+++ Data shown
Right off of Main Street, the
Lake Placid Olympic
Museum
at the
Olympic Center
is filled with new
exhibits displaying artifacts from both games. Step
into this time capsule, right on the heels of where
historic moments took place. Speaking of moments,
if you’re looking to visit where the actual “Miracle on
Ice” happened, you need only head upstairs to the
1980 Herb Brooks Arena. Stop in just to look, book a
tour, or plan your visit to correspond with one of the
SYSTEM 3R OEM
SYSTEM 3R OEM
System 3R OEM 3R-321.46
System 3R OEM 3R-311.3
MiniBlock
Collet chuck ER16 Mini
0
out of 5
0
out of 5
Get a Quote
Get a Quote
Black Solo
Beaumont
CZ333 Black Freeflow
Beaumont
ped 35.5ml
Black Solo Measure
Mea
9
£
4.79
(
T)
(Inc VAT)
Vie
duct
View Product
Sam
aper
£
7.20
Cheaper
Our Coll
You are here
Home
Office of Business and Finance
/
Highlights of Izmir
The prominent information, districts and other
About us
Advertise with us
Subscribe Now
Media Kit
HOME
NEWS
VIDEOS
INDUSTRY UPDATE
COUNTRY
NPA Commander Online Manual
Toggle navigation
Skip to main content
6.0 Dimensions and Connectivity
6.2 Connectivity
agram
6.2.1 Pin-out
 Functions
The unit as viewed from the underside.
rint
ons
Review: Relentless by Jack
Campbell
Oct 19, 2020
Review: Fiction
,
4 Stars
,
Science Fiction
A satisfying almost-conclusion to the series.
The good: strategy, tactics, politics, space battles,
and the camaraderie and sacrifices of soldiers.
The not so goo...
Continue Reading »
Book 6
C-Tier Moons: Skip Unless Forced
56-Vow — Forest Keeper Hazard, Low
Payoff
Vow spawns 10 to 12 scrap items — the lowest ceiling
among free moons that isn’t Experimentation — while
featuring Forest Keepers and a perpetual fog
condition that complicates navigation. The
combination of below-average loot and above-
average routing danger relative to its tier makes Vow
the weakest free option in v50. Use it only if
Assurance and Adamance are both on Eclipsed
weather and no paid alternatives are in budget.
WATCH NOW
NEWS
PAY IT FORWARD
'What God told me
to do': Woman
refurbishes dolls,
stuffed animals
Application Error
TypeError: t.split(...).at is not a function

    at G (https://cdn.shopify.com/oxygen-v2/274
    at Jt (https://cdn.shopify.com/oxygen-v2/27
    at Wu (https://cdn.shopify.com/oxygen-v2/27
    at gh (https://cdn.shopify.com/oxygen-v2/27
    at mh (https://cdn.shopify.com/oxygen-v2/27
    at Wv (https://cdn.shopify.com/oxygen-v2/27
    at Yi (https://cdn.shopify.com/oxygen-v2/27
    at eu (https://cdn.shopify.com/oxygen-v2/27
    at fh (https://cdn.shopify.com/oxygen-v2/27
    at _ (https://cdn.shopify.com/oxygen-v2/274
++++++
What to work on. Look above for the line holding "Science Fiction", then set down exactly that line and every line after it up to and including the line holding "at Jt (https://cdn.shopify.com/oxygen-v2/27", with nothing else.

Written response.
Science Fiction
A satisfying almost-conclusion to the series.
The good: strategy, tactics, politics, space battles,
and the camaraderie and sacrifices of soldiers.
The not so goo...
Continue Reading »
Book 6
C-Tier Moons: Skip Unless Forced
56-Vow — Forest Keeper Hazard, Low
Payoff
Vow spawns 10 to 12 scrap items — the lowest ceiling
among free moons that isn’t Experimentation — while
featuring Forest Keepers and a perpetual fog
condition that complicates navigation. The
combination of below-average loot and above-
average routing danger relative to its tier makes Vow
the weakest free option in v50. Use it only if
Assurance and Adamance are both on Eclipsed
weather and no paid alternatives are in budget.
WATCH NOW
NEWS
PAY IT FORWARD
'What God told me
to do': Woman
refurbishes dolls,
stuffed animals
Application Error
TypeError: t.split(...).at is not a function

    at G (https://cdn.shopify.com/oxygen-v2/274
    at Jt (https://cdn.shopify.com/oxygen-v2/27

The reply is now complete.